Okuma parçası:

========================================================================

Adalet reformu Soma’yı kapsıyor mu?
Kuvvetler ayrılığı kaldırıldı. Kuvvetler yerlerinde duruyor fakat ayrılık gayrılık bitti.
Kuvvetler ayrılığı deyince hangi ‘kuvvetler’den bahsetmiş oluyorduk?
Yasamadan, yürütmeden, yargıdan.
Yasama dediğimiz, Meclis.
Meclis çoğunluğunu elinde bulunduran iktidarlar yasama kuvvetini de elinde tutuyor. Şimdi çıkmadı bu durum. Geçmişte de böyleydi.
Bugün zayıflatıldı, iki şekilde.
Bir, Cumhurbaşkanlığı kararnameleriyle çok sık kullanılan bir yasama mekanizması geliştirildi.
İki, güvenoyu müessesesi kaldırıldı. Böylece Meclis’in yürütme üzerindeki yetkisi eksiltildi. Meclis, eskisine göre önemsizleştirildi.
Bazı vekiller için ‘milletvekili’ olmak yeterince fiyakalıdır. Mutludurlar vekil olmanın gündelik hayatlarına getirdiği kolaylıklardan.
Zaten mutluluk böyle bir şeydir onlar için. Ne mutlu onlara!
Yürütmede bir değişiklik oldu mu?
Evet oldu. ‘Yürütme’nin kuvveti de eksildi.
Yürütme, hükümet ve bağlı birimlerden oluşuyorsa eğer, o birimlerin sorun çözme, inisiyatif alıp karar verme ve uygulama kapasitesi düştü.
‘Talimat’ diye bir kelime, gelişti, sistemin karakterini belirler hale geldi. Artık herkes ‘talimat’ bekliyor.
Bir işi talimatsız yaparsan, bir meseleyi talimatsız çözersen ne olur?
En hafif tabirle terbiyesizlik etmiş olursun.
O yüzden, bir iş yapacağın zaman evvela talimat almaya çalışırsın.
Bir sorun kendi kendine bile çözülse, teberrüken, ‘Cumhurbaşkanımız’ın talimatıyla’ ibaresini kullanman icap eder.
Bir iş hallolsun da nasıl hallolursa hallolsun, ne sakıncası var ‘Cumhurbakanımızın talimatıyla’ demenin?
Yok bir sakıncası.
Fakat bu ‘talimat bağımlılığı’ yürütmeyi oluşturan unsurların total kapasitesini zayi ediyor. Teşebbüs kabiliyetlerini düşürüyor.
Talimat bağımlılığının yanı sıra, ortalıkta ‘talimat’ gibi dolaşan, ‘talimat’ın kaynağına yakınlıklarını şahsi işlerinde kullanan, kimi mezun kimi gayrı mezun, ‘yürütme’ye zammedilmiş bir zümre var.
Bu zümre yürütmenin geleneksel müesseselerine hulul ediyor. Hatta onların yerine geçiyor.
Ne kaldı ‘kuvvetler’den geriye?
Yargı kaldı.
Yargı ‘bağımsız’dı eskiden. Anayasada öyle yazıyordu.
Sonradan ‘bağımsız’ın yanına ‘tarafsız’ ilave ettiler.

========================================================================

Yapılacak işler:
1) Kuvvetler ayrılığı yazısına göre Meclis hangi iki yolla zayıflatıldı?
2) Kuvvetler ayrılığı yazısından bir kısmı yeniden yaz: "Yürütmede bir değişiklik" sözlerini içeren yerden başla, "herkes ‘talimat’ bekliyor." sözlerinden sonra dur. Bu kısımda "inisiyatif" yerine "girişim" değiştir.
Listenin bu çalışmada hiçbir rolü yok.

Veri bloğu:
========================================================================

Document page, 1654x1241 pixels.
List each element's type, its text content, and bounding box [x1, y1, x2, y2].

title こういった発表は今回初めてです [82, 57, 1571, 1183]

========================================================================

Doğru cevaplar:
1) Cumhurbaşkanlığı kararnameleriyle çok sık kullanılan bir yasama mekanizması geliştirildi ve güvenoyu müessesesi kaldırıldı.

2)
Yürütmede bir değişiklik oldu mu?
Evet oldu. ‘Yürütme’nin kuvveti de eksildi.
Yürütme, hükümet ve bağlı birimlerden oluşuyorsa eğer, o birimlerin sorun çözme, girişim alıp karar verme ve uygulama kapasitesi düştü.
‘Talimat’ diye bir kelime, gelişti, sistemin karakterini belirler hale geldi. Artık herkes ‘talimat’ bekliyor.